(Records from a data source)
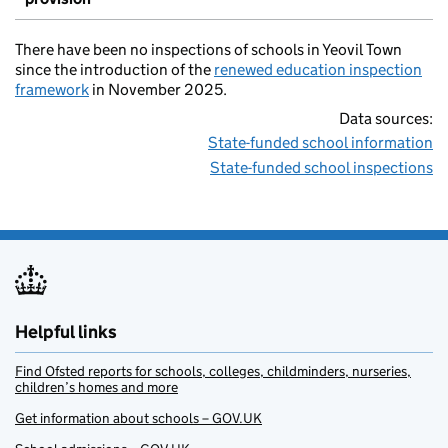
There have been no inspections of schools in Yeovil Town
since the introduction of the
renewed education inspection
framework
in November 2025.
Data sources:
State-funded school information
State-funded school inspections
Helpful links
Find Ofsted reports for schools, colleges, childminders, nurseries,
children’s homes and more
Get information about schools – GOV.UK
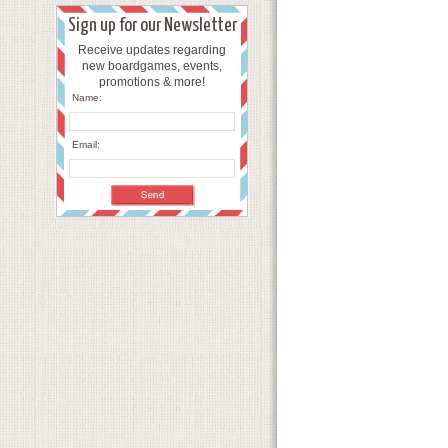
Sign up for our Newsletter
Receive updates regarding
new boardgames, events,
promotions & more!
Name:
Email:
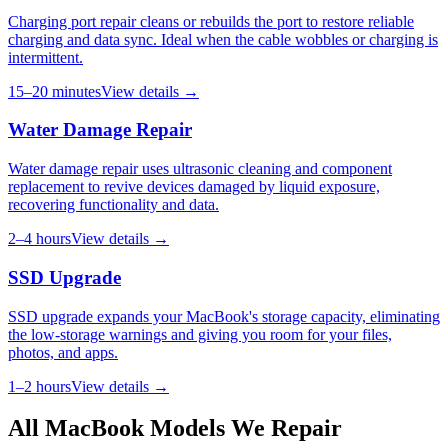
Charging port repair cleans or rebuilds the port to restore reliable
charging and data sync. Ideal when the cable wobbles or charging is
intermittent.
15–20 minutes
View details →
Water Damage Repair
Water damage repair uses ultrasonic cleaning and component
replacement to revive devices damaged by liquid exposure,
recovering functionality and data.
2–4 hours
View details →
SSD Upgrade
SSD upgrade expands your MacBook's storage capacity, eliminating
the low-storage warnings and giving you room for your files,
photos, and apps.
1–2 hours
View details →
All
MacBook
Models We Repair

▸ **WHAT YOU ARE ASKED TO DO**:
Leave out the pictures and set down all of the data exactly.

▸ **WRITTEN REPLY**:
There have been no inspections of schools in Yeovil Town
since the introduction of the
renewed education inspection
framework
in November 2025.
Data sources:
State-funded school information
State-funded school inspections
Helpful links
Find Ofsted reports for schools, colleges, childminders, nurseries,
children’s homes and more
Get information about schools – GOV.UK
Sign up for our Newsletter
Receive updates regarding
new boardgames, events,
promotions & more!
Name:
Email:
Charging port repair cleans or rebuilds the port to restore reliable
charging and data sync. Ideal when the cable wobbles or charging is
intermittent.
15–20 minutes
View details →
Water Damage Repair
Water damage repair uses ultrasonic cleaning and component
replacement to revive devices damaged by liquid exposure,
recovering functionality and data.
2–4 hours
View details →
SSD Upgrade
SSD upgrade expands your MacBook's storage capacity, eliminating
the low-storage warnings and giving you room for your files,
photos, and apps.
1–2 hours
View details →
All
MacBook
Models We Repair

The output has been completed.